Lidocaine as treatment for neonatal seizures: Evaluation of previously developed population pharmacokinetic models and dosing regimen

Aims Lidocaine is used to treat neonatal seizures refractory to other anticonvulsants. It is effective, but also associated with cardiac toxicity. Previous studies have reported on the pharmacokinetics of lidocaine in preterm and term neonates and proposed a dosing regimen for effective and safe lidocaine use. The objective of this study was to evaluate the previously developed pharmacokinetic models and dosing regimen. As a secondary objective, lidocaine effectiveness and safety were assessed. Methods Data from preterm neonates and (near‐)term neonates with and without therapeutic hypothermia receiving lidocaine were included. Pharmacokinetic analyses were performed using non‐linear mixed effects modelling. Simulations were performed to evaluate the proposed dosing regimen. Lidocaine was considered effective if no additional anticonvulsant was required and safe if no cardiac adverse events occurred.
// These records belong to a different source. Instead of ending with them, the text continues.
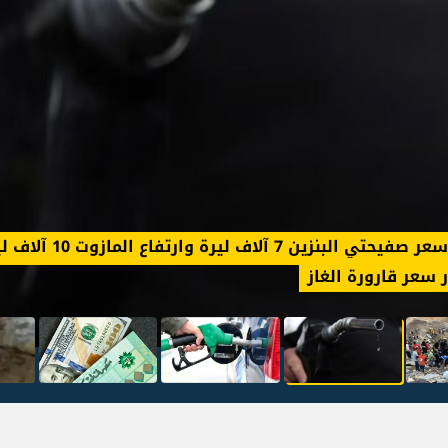
 زيادة أسعار البنزين؟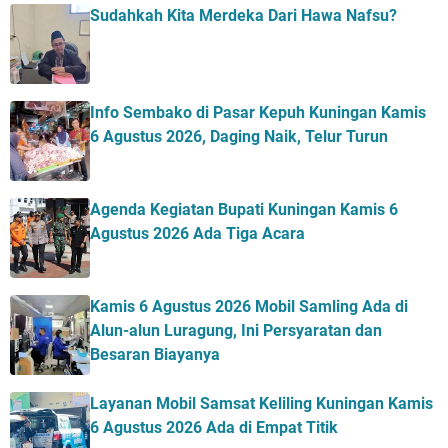
Sudahkah Kita Merdeka Dari Hawa Nafsu?
Info Sembako di Pasar Kepuh Kuningan Kamis
6 Agustus 2026, Daging Naik, Telur Turun
Agenda Kegiatan Bupati Kuningan Kamis 6
Agustus 2026 Ada Tiga Acara
Kamis 6 Agustus 2026 Mobil Samling Ada di
Alun-alun Luragung, Ini Persyaratan dan
Besaran Biayanya
Layanan Mobil Samsat Keliling Kuningan Kamis
6 Agustus 2026 Ada di Empat Titik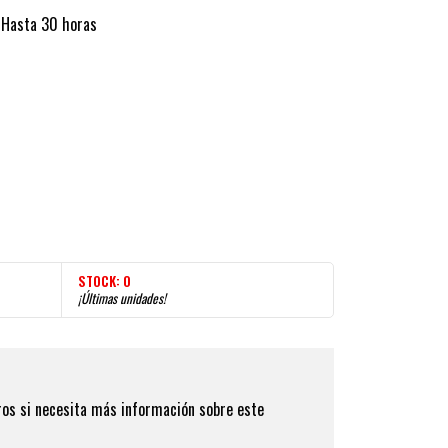
 Hasta 30 horas
STOCK:
0
¡Últimas unidades!
os si necesita más información sobre este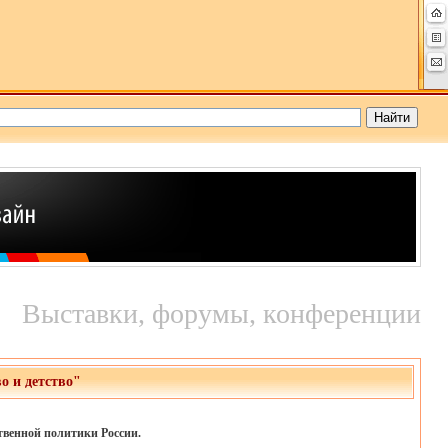
Выставки, форумы, конференции
о и детство"
твенной политики России.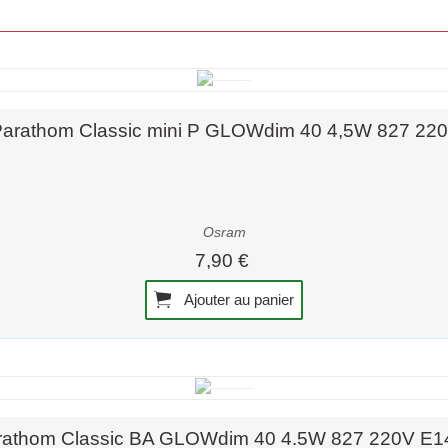
Aperçu rapide
arathom Classic mini P GLOWdim 40 4,5W 827 22
Osram
7,90 €
Ajouter au panier
Aperçu rapide
athom Classic BA GLOWdim 40 4.5W 827 220V E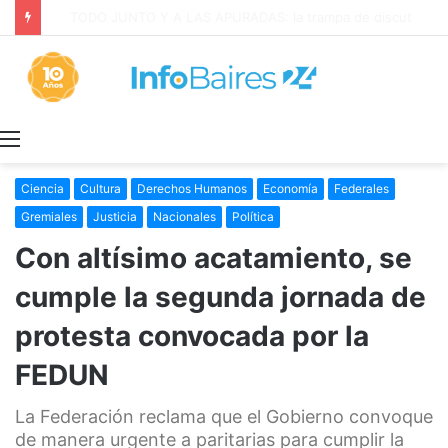
La INFLACIÓN de CABA se DISPARÓ al 2,9% en JULIO: 19,4% en 2026
Menú
Ciencia
Cultura
Derechos Humanos
Economía
Federales
Gremiales
Justicia
Nacionales
Política
Con altísimo acatamiento, se
cumple la segunda jornada de
protesta convocada por la
FEDUN
La Federación reclama que el Gobierno convoque
de manera urgente a paritarias para cumplir la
Results Data were available for 159 neonates; 50 (31.4%) preterm and 109 term neonates, of whom 49 (30.8%) were treated with therapeutic hypothermia. Lidocaine clearance increased with postmenstrual age by 0.69%/day (95% confidence interval 0.54–0.84%). During therapeutic hypothermia (33.5°C), lidocaine clearance was reduced by 21.8% (7.26%/°C, 95% confidence interval 1.63–11.2%) compared to normothermia (36.5°C). Simulations demonstrated that the proposed dosing regimen leads to adequate average lidocaine plasma concentrations. Effectiveness and safety were assessed in 92 neonates. Overall effectiveness was 53.3% (49/92) and 56.5% (13/23) for neonates receiving the proposed dosing regimen. No cardiac toxicity was observed. Conclusion Lidocaine pharmacokinetics was adequately described across the entire neonatal age range. With the proposed dosing regimen, lidocaine can provide effective and safe treatment for neonatal seizures.